Aim a
Can you duplicate these lines of the records, beginning at the line that has "genus: Passer" and stopping after the final line of the records?

Passage provided
__________

[FOM] Simpson on the Medvedv lattice
Martin Davis
martin at eipye.com
Fri May 23 20:24:55 EDT 2003
I'd like to bring it to the attention of FOM subscribers an interesting
talk given by Steve Simpson at an Amer Math Soc meeting in Baltimore this
January that has just come to my attention. The transparencies from that
talk are available on Steve's web site at
http://www.math.psu.edu/simpson/talks/ams0301/
and they are very clear. I'll make a few brief comments, but recommend that
subscribers have a look at the transparencies.
Medvedev's notion of reducibility was introduced by him in 1955; a brief
account is available in Hartley Rogers classic book. As with the other
reducibility notions, an equivalence relation is obtained by calling a and
b equivalent if each is reducible to the other, and then one speaks of the
corresponding equivalence classes as "degrees".

__________

Raw records
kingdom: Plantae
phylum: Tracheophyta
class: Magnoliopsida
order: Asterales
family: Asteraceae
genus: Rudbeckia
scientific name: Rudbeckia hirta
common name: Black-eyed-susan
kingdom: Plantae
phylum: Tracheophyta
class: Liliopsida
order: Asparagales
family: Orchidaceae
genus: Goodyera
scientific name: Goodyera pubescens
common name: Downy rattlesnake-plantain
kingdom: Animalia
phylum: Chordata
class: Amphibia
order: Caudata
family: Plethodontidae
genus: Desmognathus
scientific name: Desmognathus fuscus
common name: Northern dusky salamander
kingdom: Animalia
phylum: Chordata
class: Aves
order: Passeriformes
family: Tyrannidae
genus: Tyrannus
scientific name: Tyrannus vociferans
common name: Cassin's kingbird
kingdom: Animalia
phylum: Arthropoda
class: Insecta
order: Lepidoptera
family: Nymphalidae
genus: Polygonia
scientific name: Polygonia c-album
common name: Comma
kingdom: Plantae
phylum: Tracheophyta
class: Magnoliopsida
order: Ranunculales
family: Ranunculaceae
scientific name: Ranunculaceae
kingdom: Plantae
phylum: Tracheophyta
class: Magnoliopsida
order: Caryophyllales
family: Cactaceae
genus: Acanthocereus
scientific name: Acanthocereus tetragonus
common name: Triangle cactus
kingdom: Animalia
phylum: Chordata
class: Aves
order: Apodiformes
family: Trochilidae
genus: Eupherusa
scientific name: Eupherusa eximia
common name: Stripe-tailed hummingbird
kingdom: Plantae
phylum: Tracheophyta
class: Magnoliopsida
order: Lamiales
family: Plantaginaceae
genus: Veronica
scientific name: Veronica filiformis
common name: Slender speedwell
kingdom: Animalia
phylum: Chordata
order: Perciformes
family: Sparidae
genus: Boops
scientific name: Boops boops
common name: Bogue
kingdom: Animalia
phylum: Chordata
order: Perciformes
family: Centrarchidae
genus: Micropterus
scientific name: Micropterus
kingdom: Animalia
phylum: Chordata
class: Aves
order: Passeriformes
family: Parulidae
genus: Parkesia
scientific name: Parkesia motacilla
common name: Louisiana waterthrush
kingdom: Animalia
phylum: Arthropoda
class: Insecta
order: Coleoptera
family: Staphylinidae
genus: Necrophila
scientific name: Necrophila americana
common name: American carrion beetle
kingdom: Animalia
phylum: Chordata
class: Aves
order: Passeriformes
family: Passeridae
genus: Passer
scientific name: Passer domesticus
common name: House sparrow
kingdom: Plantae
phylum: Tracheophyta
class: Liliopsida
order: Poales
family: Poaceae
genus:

__________

Aim b
Which people are named in the body of the mailing-list post on the Medvedev lattice?

Correct result a
genus: Passer
scientific name: Passer domesticus
common name: House sparrow
kingdom: Plantae
phylum: Tracheophyta
class: Liliopsida
order: Poales
family: Poaceae
genus:

Correct result b
Steve Simpson, Medvedev, Hartley Rogers